• **Quoted passage**
+ + + +

One interesting method that can be used to evaluate infinite sums $$\sum_{x=1}^\infty f(x)$$ is to find a function $g(x)$ that has the property $$g(x)-g(x+1)=f(x)$$ because if we substitute this into the infinite sum, it telescopes and we are left with just $g(1)$ as the value of our sum.
For example, consider the sum $$\sum_{x=1}^\infty \frac{1}{2^x}=1$$ if we let $$f(x)=\frac{1}{2^x}$$ then we have $$g(x+1)=g(x)-\frac{1}{2^x}; g(1)=1$$ and we can conclude that $$g(x)=\frac{1}{2^{x-1}}$$ so the value of the sum is $g(1)$, which is $1$.
Can anybody think of any other ways to "split up" functions that are less easy to split than exponential ones? Like polynomials or rational functions?
Such a series is called a telescoping series.
For example $$\sum_{i=1}^n i(i+1)=\frac{n(n+1)(n+2)}3$$, which may be written $$\sum_{i=1}^n {}_iP_2=\dfrac{{}_{n+1}P_3}{3}$$ or $$\sum_{i=1}^n \binom{i}2=\binom{n+1}{3}$$. This generalises: $$\sum_{i=1}^n {}_iP_r=\dfrac{{}_{n+1}P_{r+1}}{r+1}$$ or $$\sum_{i=1}^n \binom{i}{r}=\binom{n+1}{r+1}$$

+ + + +

• **Requests**
1. From the forum thread on telescoping series, transcribe the passage between "One interesting method" and "a telescoping series.", inclusive.
2. Give the entries as a numbered list, starting at the line that contains "phylum: Tracheophyta" and continuing through the last line of the entries, with both ends included. Leave out blank lines and pictures.

+ + + +

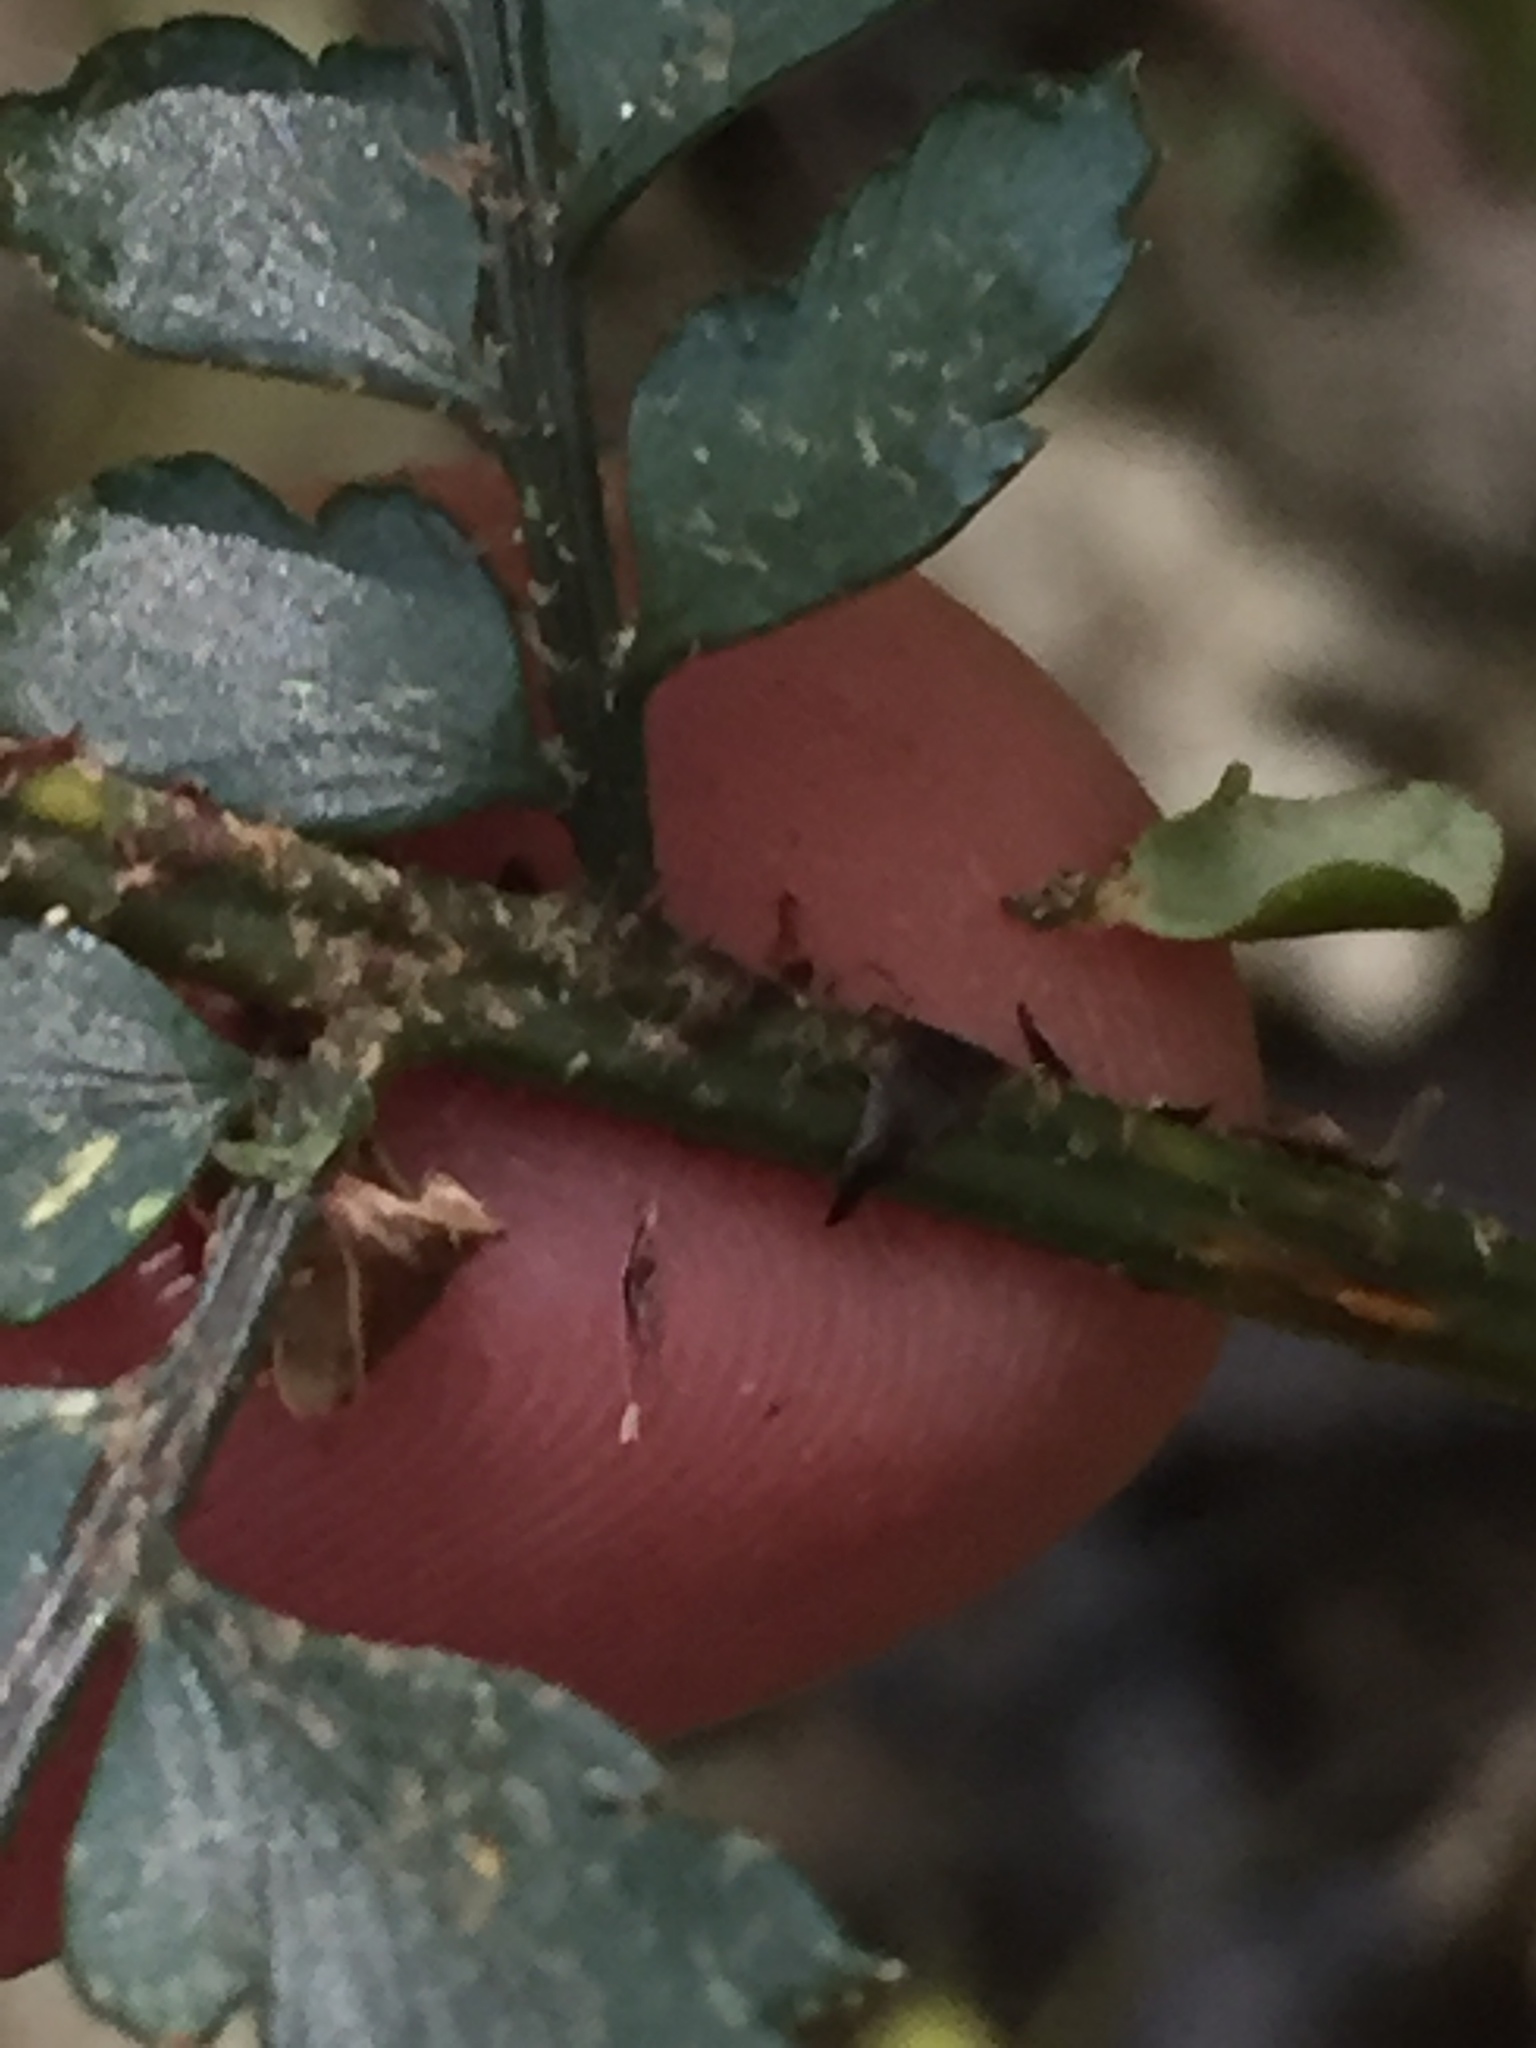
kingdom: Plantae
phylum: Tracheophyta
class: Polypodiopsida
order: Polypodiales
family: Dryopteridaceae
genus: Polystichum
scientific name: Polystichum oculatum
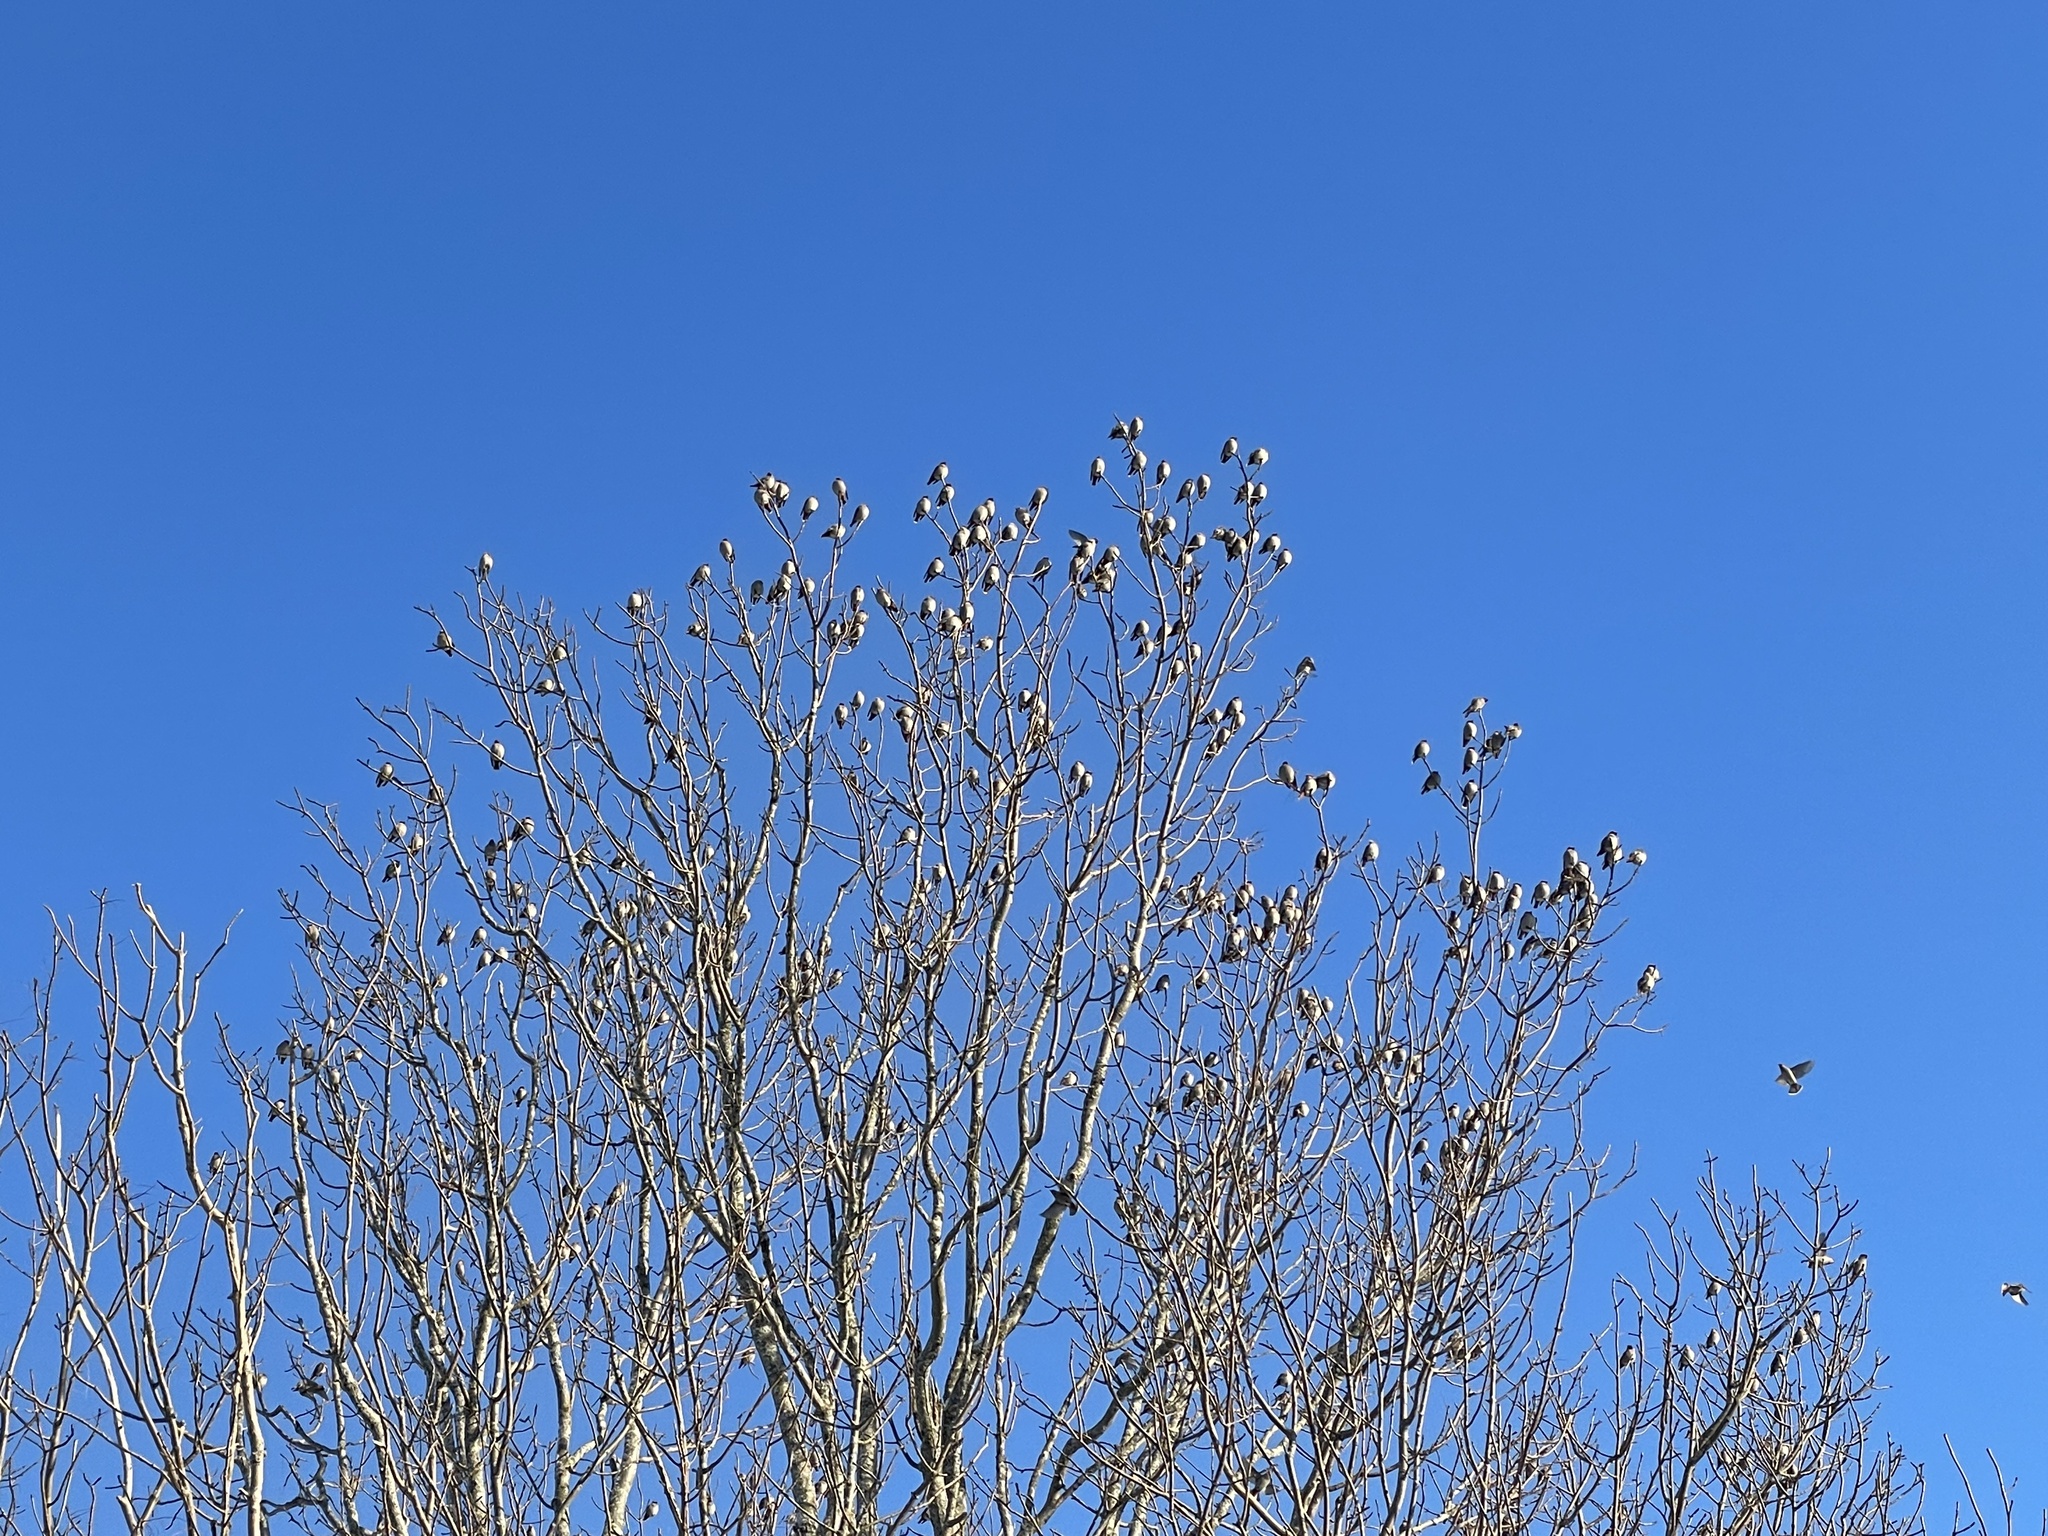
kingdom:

+ + + +

• **In response**
1.
One interesting method that can be used to evaluate infinite sums $$\sum_{x=1}^\infty f(x)$$ is to find a function $g(x)$ that has the property $$g(x)-g(x+1)=f(x)$$ because if we substitute this into the infinite sum, it telescopes and we are left with just $g(1)$ as the value of our sum.
For example, consider the sum $$\sum_{x=1}^\infty \frac{1}{2^x}=1$$ if we let $$f(x)=\frac{1}{2^x}$$ then we have $$g(x+1)=g(x)-\frac{1}{2^x}; g(1)=1$$ and we can conclude that $$g(x)=\frac{1}{2^{x-1}}$$ so the value of the sum is $g(1)$, which is $1$.
Can anybody think of any other ways to "split up" functions that are less easy to split than exponential ones? Like polynomials or rational functions?
Such a series is called a telescoping series.

2.
1. phylum: Tracheophyta
2. class: Polypodiopsida
3. order: Polypodiales
4. family: Dryopteridaceae
5. genus: Polystichum
6. scientific name: Polystichum oculatum
7. kingdom:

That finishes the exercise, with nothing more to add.